死んだらそれまでよ

2008年8月15日分『ベリキュー!』で、真野ちゃんが引用していた坂口 安吾(坂口 炳五:小説家、1906-1955)の格言。
「人生はつくるものだ。必然の姿などというものはない」


元ネタは、『教祖の文学』(1947年発表)という作品から。
この作品では、批評家である小林 秀雄が1946年に水道橋駅のプラットホームから落下した事件をきっかけに、小林 秀雄の評価とか坂口なりの文学論をぶち上げている。
問題の、割と後半部分から。
↓から、真野ちゃんが引用していた格言の前後部分を引用しておく。
・図書カード:教祖の文学青空文庫

(中略)
人生とは銘々が銘々の手でつくるものだ。
人間はかういふものだと諦めて、奥義にとぢこもり悟りをひらくのは無難だが、さうはできない人間がある。
「万事たのむべからず」かう見込んで出家遁世、よく見える目で徒然草を書くといふのは落第生のやることで、人間は必ず死ぬ、どうせ死ぬものなら早く死んでしまへといふやうなことは成り立たない。
恋は必ず破れる、女心男心は秋の空、必ず仇心が湧き起り、去年の恋は今年は色がさめるものだと分つてゐても、だから恋をするなとは言へないものだ。
それをしなければ生きてゐる意味がないやうなもので、生きるといふことは全くバカげたことだけれども、ともかく力いつぱい生きてみるより仕方がない。
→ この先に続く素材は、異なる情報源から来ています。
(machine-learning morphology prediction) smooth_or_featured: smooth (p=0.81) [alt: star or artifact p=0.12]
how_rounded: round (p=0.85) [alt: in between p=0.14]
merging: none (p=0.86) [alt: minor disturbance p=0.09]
 人生はつくるものだ。必然の姿などといふものはない。
歴史といふお手本などは生きるためにはオソマツなお手本にすぎないもので、自分の心にきいてみるのが何よりのお手本なのである。
仮面をぬぐ、裸の自分を見さだめ、そしてそこから踏み切る、型も先例も約束もありはせぬ、自分だけの独自の道を歩くのだ。
自分の一生をこしらへて行くのだ。
(以下略)
・・・以前真野ちゃんが紹介したアルツィーバジェフに通じるものがあるな(苦笑)。
生への欲求を激しく表してるっていう意味で。
後は、過去の著作に対する批判的な姿勢も『教祖の文学』で結構目立つんだよな。
ってか、坂口の著作全般がそうらしいが・・・。


そういえば。
昔ある本を読んだ際、坂口 安吾は日本の文化について色々述べていたブルーノ・タウトを批判してたって聞いたんだけど・・・。
坂口にしてみれば、過去の日本を過度に美化するタウトの態度が気に食わなかった?